• Activity: Go through the lines below and copy each one that holds the string "into".

***** Input for this task *****

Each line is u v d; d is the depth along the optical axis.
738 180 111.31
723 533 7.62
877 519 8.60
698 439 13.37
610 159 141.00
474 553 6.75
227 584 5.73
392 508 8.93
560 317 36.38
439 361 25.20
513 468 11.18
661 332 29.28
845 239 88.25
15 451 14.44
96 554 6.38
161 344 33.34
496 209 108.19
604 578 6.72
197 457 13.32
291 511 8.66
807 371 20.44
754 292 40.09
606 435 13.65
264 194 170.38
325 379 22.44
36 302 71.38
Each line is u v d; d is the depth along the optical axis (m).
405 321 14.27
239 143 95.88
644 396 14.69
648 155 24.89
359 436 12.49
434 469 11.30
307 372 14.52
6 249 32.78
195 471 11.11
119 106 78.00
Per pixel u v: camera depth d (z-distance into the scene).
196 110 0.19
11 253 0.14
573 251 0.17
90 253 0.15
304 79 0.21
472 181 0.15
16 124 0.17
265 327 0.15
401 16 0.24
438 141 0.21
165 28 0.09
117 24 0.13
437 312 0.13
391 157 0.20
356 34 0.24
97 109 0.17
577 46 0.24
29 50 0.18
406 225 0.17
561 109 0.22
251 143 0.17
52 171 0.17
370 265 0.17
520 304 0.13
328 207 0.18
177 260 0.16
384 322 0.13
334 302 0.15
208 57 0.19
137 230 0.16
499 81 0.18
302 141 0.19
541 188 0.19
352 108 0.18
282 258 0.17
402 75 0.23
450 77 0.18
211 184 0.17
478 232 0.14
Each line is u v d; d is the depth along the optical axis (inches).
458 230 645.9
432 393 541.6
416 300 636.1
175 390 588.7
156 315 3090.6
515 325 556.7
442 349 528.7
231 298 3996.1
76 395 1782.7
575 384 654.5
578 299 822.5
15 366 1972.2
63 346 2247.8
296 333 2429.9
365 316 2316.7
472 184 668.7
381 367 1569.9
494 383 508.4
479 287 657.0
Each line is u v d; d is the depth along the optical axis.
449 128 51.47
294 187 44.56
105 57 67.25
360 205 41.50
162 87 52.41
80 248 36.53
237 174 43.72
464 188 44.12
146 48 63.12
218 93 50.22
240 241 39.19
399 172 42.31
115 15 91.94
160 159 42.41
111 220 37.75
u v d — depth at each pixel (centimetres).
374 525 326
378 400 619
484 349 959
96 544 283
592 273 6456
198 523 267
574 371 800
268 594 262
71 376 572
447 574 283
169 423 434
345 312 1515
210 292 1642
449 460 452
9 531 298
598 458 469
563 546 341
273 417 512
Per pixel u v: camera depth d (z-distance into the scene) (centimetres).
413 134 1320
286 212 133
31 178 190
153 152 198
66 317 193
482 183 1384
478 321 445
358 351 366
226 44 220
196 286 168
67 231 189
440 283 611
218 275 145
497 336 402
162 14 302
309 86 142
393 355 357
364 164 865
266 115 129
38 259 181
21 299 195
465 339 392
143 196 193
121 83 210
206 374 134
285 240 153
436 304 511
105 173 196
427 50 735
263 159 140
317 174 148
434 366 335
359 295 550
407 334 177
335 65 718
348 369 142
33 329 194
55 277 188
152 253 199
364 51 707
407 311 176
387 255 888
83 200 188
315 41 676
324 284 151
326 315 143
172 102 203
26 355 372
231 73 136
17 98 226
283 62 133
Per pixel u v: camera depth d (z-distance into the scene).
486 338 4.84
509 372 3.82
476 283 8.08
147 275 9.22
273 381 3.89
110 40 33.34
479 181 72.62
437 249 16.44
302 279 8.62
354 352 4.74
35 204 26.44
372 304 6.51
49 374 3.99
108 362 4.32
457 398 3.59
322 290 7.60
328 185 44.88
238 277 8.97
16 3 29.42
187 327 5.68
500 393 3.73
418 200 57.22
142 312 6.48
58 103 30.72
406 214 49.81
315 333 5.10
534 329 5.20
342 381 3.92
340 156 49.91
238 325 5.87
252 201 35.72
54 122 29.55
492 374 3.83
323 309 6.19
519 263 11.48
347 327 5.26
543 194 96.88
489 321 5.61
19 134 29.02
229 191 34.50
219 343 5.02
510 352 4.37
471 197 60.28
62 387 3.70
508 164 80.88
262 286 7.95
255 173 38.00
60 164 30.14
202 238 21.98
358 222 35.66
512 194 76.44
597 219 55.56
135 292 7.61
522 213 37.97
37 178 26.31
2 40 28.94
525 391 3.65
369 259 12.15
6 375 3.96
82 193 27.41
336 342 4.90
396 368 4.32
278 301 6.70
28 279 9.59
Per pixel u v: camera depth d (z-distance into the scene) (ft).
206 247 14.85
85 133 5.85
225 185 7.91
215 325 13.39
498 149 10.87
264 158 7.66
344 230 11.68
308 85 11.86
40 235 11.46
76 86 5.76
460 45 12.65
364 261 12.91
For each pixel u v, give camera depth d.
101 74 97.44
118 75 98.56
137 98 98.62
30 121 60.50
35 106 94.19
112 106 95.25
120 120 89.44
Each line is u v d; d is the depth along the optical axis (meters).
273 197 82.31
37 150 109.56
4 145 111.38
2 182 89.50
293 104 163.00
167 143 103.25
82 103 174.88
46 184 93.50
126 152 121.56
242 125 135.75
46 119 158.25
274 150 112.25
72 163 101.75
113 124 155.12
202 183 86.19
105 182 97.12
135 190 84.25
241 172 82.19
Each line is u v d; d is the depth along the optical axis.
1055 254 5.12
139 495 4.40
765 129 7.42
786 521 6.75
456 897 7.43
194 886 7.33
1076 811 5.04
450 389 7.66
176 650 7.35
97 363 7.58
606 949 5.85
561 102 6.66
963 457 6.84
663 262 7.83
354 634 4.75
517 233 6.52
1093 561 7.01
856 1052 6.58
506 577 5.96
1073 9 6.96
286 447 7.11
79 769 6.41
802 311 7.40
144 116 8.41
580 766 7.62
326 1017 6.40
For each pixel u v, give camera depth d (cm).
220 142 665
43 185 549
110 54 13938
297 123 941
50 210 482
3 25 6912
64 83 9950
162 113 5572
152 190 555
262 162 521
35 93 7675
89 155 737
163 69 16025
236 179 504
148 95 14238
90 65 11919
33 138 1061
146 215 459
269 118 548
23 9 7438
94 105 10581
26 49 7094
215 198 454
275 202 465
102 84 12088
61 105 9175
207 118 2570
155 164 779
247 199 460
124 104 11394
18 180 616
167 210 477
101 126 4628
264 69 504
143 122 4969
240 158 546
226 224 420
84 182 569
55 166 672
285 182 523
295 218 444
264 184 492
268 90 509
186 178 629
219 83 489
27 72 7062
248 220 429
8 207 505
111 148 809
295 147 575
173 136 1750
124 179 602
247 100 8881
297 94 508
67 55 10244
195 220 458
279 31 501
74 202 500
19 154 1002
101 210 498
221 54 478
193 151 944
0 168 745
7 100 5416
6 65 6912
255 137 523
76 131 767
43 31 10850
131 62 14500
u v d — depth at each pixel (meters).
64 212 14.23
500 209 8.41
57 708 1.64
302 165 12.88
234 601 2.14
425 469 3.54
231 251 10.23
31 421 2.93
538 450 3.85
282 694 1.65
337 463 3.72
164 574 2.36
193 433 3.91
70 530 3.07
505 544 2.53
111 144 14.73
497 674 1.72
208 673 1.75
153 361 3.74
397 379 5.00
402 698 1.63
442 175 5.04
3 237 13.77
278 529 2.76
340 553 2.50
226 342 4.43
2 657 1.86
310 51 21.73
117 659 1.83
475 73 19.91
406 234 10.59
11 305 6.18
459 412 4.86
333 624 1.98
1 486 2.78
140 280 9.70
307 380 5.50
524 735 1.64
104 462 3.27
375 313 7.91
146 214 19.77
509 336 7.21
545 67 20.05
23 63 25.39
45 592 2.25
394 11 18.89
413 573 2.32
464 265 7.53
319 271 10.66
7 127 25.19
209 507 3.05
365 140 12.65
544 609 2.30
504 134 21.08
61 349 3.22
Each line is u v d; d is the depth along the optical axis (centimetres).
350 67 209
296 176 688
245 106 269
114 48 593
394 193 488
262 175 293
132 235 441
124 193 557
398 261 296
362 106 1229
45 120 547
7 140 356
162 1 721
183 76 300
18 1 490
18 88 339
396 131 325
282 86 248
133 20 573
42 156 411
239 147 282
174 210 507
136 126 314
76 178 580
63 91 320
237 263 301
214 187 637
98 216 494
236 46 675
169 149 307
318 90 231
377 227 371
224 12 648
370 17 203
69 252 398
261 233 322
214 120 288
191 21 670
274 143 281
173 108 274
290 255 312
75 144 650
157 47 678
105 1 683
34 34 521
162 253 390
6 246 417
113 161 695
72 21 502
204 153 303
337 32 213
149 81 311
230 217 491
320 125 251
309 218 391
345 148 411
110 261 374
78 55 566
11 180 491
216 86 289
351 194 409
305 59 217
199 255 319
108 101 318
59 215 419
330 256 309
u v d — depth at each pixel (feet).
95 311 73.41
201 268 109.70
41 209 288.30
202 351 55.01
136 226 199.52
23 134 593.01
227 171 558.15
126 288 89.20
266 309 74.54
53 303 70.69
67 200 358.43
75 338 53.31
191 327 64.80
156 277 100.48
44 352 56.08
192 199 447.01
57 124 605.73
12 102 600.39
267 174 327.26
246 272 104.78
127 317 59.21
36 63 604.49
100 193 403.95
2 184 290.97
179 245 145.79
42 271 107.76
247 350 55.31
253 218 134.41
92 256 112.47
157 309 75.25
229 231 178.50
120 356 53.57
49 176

*****

• The answer:
Per pixel u v: camera depth d (z-distance into the scene).
Per pixel u v: camera depth d (z-distance into the scene) (centimetres).
Per pixel u v: camera depth d (z-distance into the scene).
Per pixel u v: camera depth d (z-distance into the scene) (ft).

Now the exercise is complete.